Week 2: Error Handling Without Exceptions & The C++ Memory Model

Part A — Why Exceptions Are Banned in RT/Safety-Critical Code

If you’ve written C++ in application-land, try/catch feels natural. In real-time and safety-critical systems (automotive, robotics firmware, avionics), exceptions are almost universally banned. Here’s why — and what you use instead.

1. Stack Unwinding Is Non-Deterministic

When an exception is thrown, the runtime must: 1. Walk the call stack frame-by-frame 2. Find a matching catch handler (potentially many frames up) 3. Invoke destructors for every automatic object in each unwound frame 4. De-allocate stack frames

The cost depends on how deep the stack is at throw-time — something you cannot bound at compile time.

throw site                        catch site
   |                                 |
   v                                 v
 [ frame 7 ] --dtor--> [ frame 6 ] --dtor--> ... --dtor--> [ frame 1 ]
              ~Widget()              ~Buffer()               ~Lock()

In a hard-RT loop running at 1 kHz, you have a 1 ms budget. Stack unwinding through 5+ frames with destructors can easily blow that. Worse, the cost varies per invocation — it’s data-dependent, not just code-dependent.

2. RTTI Overhead

Exception matching uses Run-Time Type Information. The compiler emits type metadata for every class hierarchy involved in catch clauses. This: - Bloats binary size (matters on MCUs with 256 KB flash) - Adds indirection through type-info tables at catch time - Is incompatible with -fno-rtti (which many embedded toolchains require)

3. MISRA C++ and AUTOSAR Prohibition

MISRA C++:2023 Rule 18.3.1: “An exception shall not be thrown.” AUTOSAR AP R20-11 similarly prohibits exceptions in adaptive-platform code. These aren’t style preferences — they’re certification requirements. If your code needs ISO 26262 ASIL-D or DO-178C Level A, exceptions are a non-starter.

4. Hidden Control Flow

Exceptions create invisible goto paths. Any function call can jump to an arbitrary catch handler. In safety-critical code, every control path must be analysed — exceptions make that combinatorially harder.

Part B — Error Handling Alternatives

Error Codes (C-style)

The simplest pattern. Every function returns a status:

enum class ErrCode { Ok, Timeout, BadParam, HwFault };

ErrCode read_sensor(float* out) {
    if (!hw_ready()) return ErrCode::HwFault;
    *out = hw_read();
    return ErrCode::Ok;
}

Pros: Zero overhead, fully deterministic, trivially analysable. Cons: Caller can silently ignore the return. The “real” return must go through an out-parameter. Composing multiple fallible calls is verbose.

std::optional — “Value or Nothing”

[Records excerpted from a collection]

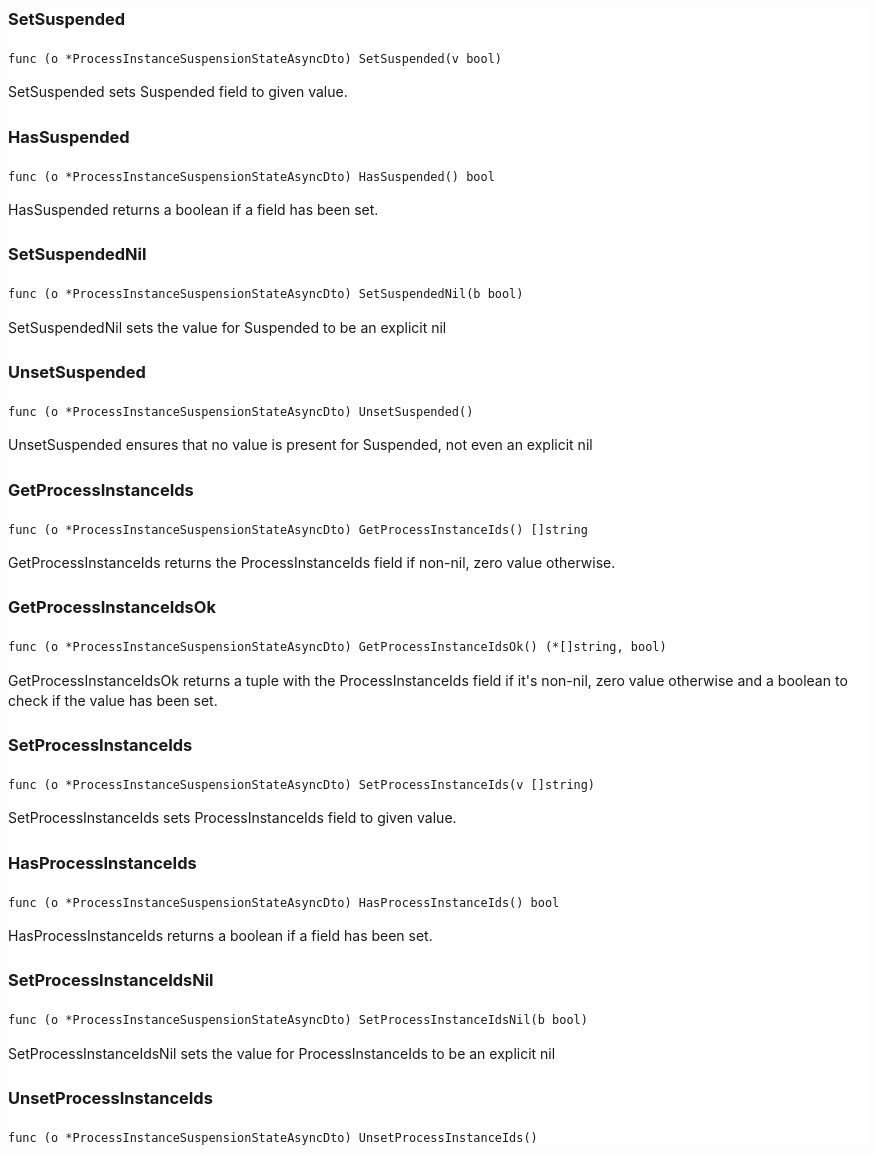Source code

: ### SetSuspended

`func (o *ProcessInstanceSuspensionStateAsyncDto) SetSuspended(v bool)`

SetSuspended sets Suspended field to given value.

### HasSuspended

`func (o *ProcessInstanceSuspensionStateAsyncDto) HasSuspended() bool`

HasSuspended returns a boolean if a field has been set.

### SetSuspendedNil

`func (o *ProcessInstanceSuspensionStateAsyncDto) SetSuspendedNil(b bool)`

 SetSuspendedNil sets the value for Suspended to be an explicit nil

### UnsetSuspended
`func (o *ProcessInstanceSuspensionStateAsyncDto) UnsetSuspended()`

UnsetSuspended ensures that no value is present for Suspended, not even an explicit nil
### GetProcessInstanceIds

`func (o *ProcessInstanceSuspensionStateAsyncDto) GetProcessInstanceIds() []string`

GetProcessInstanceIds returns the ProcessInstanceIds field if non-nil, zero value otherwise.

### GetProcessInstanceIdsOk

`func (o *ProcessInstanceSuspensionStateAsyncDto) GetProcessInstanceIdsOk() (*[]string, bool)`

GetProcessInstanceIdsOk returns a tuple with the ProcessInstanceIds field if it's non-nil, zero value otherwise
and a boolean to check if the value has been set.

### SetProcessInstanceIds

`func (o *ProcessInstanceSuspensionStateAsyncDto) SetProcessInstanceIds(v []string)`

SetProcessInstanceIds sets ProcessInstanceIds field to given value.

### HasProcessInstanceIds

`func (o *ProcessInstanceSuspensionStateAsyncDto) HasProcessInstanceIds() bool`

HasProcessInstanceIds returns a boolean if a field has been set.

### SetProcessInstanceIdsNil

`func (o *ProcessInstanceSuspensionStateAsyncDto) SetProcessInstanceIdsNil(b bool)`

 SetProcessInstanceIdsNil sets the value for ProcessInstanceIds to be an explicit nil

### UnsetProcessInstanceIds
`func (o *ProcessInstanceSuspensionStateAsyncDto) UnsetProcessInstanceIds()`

## [JOB 1]
From the page on C++ error handling, return the passage that begins at the words "3. MISRA C++" and ends after the words "Error Codes (C-style)".
## [JOB 2]
Name every enumerator that the page on C++ error handling declares in its ErrCode enumeration.
## [JOB 3]
Extend the page on C++ error handling onward from the point at which it stops.
This material is independent of the page on C++ error handling.

## [ANSWER 1]
3. MISRA C++ and AUTOSAR Prohibition

MISRA C++:2023 Rule 18.3.1: “An exception shall not be thrown.” AUTOSAR AP R20-11 similarly prohibits exceptions in adaptive-platform code. These aren’t style preferences — they’re certification requirements. If your code needs ISO 26262 ASIL-D or DO-178C Level A, exceptions are a non-starter.

4. Hidden Control Flow

Exceptions create invisible goto paths. Any function call can jump to an arbitrary catch handler. In safety-critical code, every control path must be analysed — exceptions make that combinatorially harder.

Part B — Error Handling Alternatives

Error Codes (C-style)

## [ANSWER 2]
Ok, Timeout, BadParam, HwFault

## [ANSWER 3]
std::optional<float> read_sensor() {
    if (!hw_ready()) return std::nullopt;
    return hw_read();
}

Good when the only failure mode is “absent.” No room to say why it failed.

std::variant as Sum Type — “Value or Error”

using SensorResult = std::variant<float, ErrCode>;

SensorResult read_sensor() {
    if (!hw_ready()) return ErrCode::HwFault;
    return hw_read();
}

Now we can carry which error. But std::visit is clunky.

Expected — Railway-Oriented Programming

C++23 gives us std::expected<T, E>. Before that, use tl::expected or roll your own:

std::expected<float, ErrCode> read_sensor() {
    if (!hw_ready()) return std::unexpected(ErrCode::HwFault);
    return hw_read();
}

The killer feature is and_then / transform chaining (railway-oriented programming):

 read_sensor() --[ok]--> calibrate() --[ok]--> filter() --[ok]--> publish()
       |                     |                    |
       +---[err]-------------+------[err]---------+-------> handle error once

Each step only runs if the previous succeeded. Errors skip forward like a railway switch. One error-handling site at the end, not interleaved checks:

auto result = read_sensor()
    .and_then(calibrate)
    .and_then(filter)
    .transform(to_message);

if (!result) log_error(result.error());

This is the dominant pattern in modern safety-critical C++: deterministic, zero-overhead, composable, and every error path is explicit.

Part C — The C++ Memory Model from First Principles

What Is a “Memory Location”?

The C++ standard (§6.7.1) defines a memory location as: - A scalar object (int, float, pointer), OR - A maximal sequence of adjacent bit-fields of non-zero width

Two threads accessing the same memory location where at least one is a write, and they’re not ordered by synchronization → data race → undefined behavior.

This is the entire foundation. Everything below exists to establish ordering.

Sequenced-Before (Single Thread)

Within one thread, statements execute in order:

Thread 1:
  a = 1;          // A
  b = 2;          // B

  A sequenced-before B  (always)

Happens-Before (Cross Thread)

The hard part. Two operations in different threads have no inherent ordering unless you create one:

Thread 1              Thread 2
---------             ---------
x = 42;               ???
flag = true;           if (flag)
                         use(x);   // is x guaranteed to be 42?

With plain (non-atomic) variables: NO. This is a data race. The compiler and CPU can both reorder.

Why Reordering Happens: Store Buffers

Modern CPUs don’t write directly to cache. They write to a store buffer first:

  CPU Core 0                        CPU Core 1
 +-----------+                     +-----------+
 | registers |                     | registers |
 +-----+-----+                     +-----+-----+
       |                                 |
 +-----v-----+                     +-----v-----+
 | STORE BUF |                     | STORE BUF |
 | x=42      |  (not yet visible)  |           |
 | flag=true  |                     |           |
 +-----+-----+                     +-----+-----+
       |                                 |
 +=====v=================================v=====+
 |              SHARED CACHE (L3)              |
 |  x = 0 (stale!)    flag = false (stale!)   |
 +==============================================+

Core 0 wrote x=42 then flag=true into its store buffer. Core 1 reads from shared cache and might see flag=true (drained) but x=0 (not yet drained). The stores can become visible out of order.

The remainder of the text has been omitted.